On the classic TV show “I Love Lucy,” Ricky Ricardo was known for switching into rapid-fire Spanish whenever he was upset, despite the fact Lucy had no idea what her Cuban husband was saying. These scenes were comedy gold, but they also provided a relatable portrayal of the linguistic phenomenon of code-switching.
This kind of code-switching, or switching back and forth between different languages, happens all the time in multilingual environments, and often in emotional situations. In a new article in the July issue of Perspectives on Psychological Science, a journal of the Association for Psychological Science, psychological scientists Stephen Chen and Qing Zhou of the University of California, Berkeley and Morgan Kennedy of Bard College delve deeper into this linguistic phenomenon.

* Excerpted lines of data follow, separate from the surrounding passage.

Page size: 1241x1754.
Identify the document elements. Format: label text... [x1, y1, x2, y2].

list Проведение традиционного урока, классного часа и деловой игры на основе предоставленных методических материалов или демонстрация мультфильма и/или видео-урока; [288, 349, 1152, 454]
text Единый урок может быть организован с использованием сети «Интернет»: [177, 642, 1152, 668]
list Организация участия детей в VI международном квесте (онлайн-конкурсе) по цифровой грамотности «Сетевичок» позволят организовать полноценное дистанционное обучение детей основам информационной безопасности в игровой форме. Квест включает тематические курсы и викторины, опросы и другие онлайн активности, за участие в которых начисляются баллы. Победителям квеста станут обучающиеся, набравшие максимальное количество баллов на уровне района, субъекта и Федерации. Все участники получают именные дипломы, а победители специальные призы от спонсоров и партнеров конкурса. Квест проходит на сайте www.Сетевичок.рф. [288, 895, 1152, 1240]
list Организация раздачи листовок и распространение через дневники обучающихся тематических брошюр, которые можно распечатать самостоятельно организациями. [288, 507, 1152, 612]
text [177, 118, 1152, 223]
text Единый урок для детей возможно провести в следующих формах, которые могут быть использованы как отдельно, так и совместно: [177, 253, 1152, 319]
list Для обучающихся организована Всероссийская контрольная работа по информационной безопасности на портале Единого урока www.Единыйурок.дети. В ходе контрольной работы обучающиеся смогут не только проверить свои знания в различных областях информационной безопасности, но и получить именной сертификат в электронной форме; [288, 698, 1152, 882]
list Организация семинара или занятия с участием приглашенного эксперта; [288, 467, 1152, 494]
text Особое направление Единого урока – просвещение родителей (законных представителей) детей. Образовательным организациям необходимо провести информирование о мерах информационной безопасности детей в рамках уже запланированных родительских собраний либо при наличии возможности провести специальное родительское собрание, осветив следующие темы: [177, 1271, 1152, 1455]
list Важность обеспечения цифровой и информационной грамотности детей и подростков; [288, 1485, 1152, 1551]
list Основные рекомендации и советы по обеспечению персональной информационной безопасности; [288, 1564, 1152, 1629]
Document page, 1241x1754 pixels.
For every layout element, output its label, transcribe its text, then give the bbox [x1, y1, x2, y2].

Drawing on research from psychology and linguistics, the researchers seek to better understand how using different languages to discuss and express emotions in a multilingual family might play an important role in children’s emotional development. They propose that the particular language parents choose to use when discussing and expressing emotion can have significant impacts on children’s emotional understanding, experience, and regulation.
“Over the past few years, there’s been a steadily growing interest in the languages multilingual individuals use to express emotions,” says Chen. “We were interested in the potential clinical and developmental implications of emotion-related language shifts, particularly within the context of the family.”
Existing research from psychological science underscores the fact that language plays a key role in emotion because it allows the speakers to articulate, conceal, or discuss feelings. When parents verbally express their emotions, they contribute to their children’s emotional development by providing them a model of how emotions can be articulated and regulated.